Los cuerpos corresponden a José Ángel Hernández Vélez, Ignacio Aurelio Salazar Flores y José Manuel Castañeda Hernández, tres de los diez empleados de la empresa minera canadiense Vizsla Silver que fueron secuestrados el 23 de enero en el campamento donde laboraban.
El hallazgo de los restos se realizó en una fosa en la comunidad de El Verde, tras varios días de operativos de búsqueda y excavación encabezados por fuerzas federales y estatales.
Las autoridades han trasladado los cuerpos al Servicio Médico Forense (SEMEFO) para completar los análisis periciales correspondientes y continuar con los protocolos de identificación oficial.
Familiares de las víctimas y colectivos de búsqueda han estado a la espera de novedades desde la desaparición de los mineros, quienes fueron sacados por un grupo armado de su lugar de trabajo, según versiones de testigos y reportes iniciales.

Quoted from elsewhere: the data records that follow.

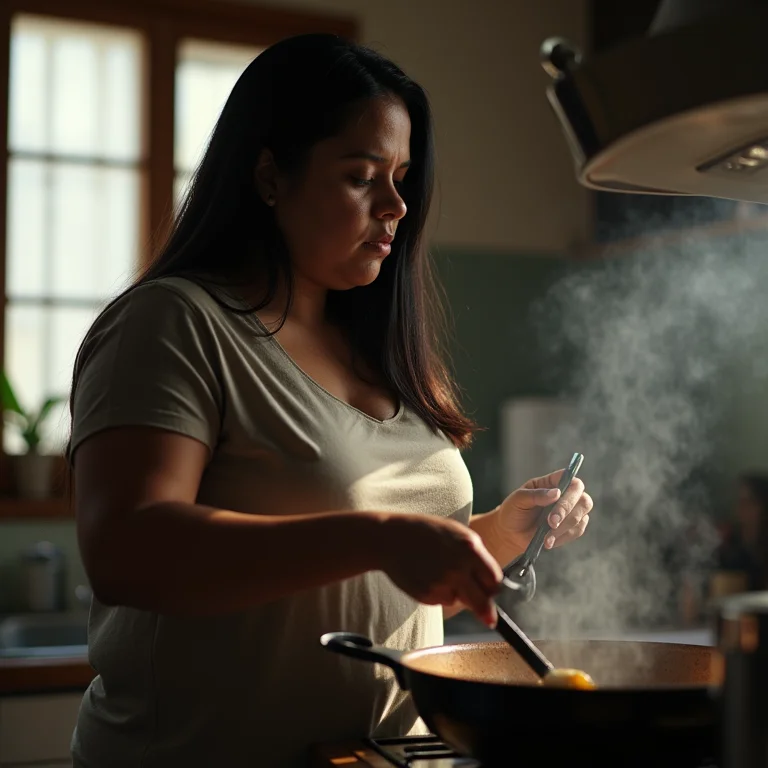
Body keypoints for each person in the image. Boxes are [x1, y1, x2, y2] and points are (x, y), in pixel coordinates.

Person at [67, 33, 594, 768]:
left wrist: (499, 535)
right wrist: (382, 536)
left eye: (403, 177)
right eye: (361, 176)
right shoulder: (174, 323)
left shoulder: (381, 348)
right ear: (270, 176)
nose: (396, 206)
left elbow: (374, 597)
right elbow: (130, 549)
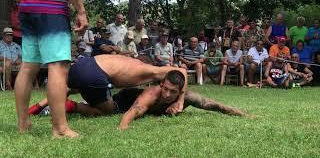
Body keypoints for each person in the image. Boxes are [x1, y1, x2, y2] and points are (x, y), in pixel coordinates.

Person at [28, 71, 248, 131]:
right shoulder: (152, 94)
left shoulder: (186, 96)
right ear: (160, 85)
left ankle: (64, 100)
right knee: (100, 112)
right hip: (124, 101)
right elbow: (134, 110)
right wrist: (122, 128)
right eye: (165, 88)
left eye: (172, 91)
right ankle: (61, 102)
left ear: (180, 91)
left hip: (129, 95)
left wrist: (245, 115)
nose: (166, 93)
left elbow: (214, 105)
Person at [15, 0, 88, 138]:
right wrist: (81, 11)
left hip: (28, 5)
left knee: (28, 66)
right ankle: (60, 129)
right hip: (50, 6)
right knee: (58, 66)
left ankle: (23, 123)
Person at [66, 55, 188, 115]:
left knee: (69, 88)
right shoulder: (150, 70)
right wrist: (180, 100)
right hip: (95, 74)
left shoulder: (129, 62)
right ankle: (72, 106)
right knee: (109, 111)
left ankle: (48, 104)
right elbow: (182, 71)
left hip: (81, 64)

Hasta el momento, las autoridades no han ofrecido un reporte detallado sobre cuántos cuerpos más podrían estar en la fosa ni si corresponden a alguno de los otros mineros desaparecidos, mientras los peritajes forenses continúan.
Este caso ha intensificado el debate nacional sobre inseguridad y violencia en zonas rurales, especialmente en áreas donde operan empresas extractivas enfrentadas a la presencia de grupos del crimen organizado.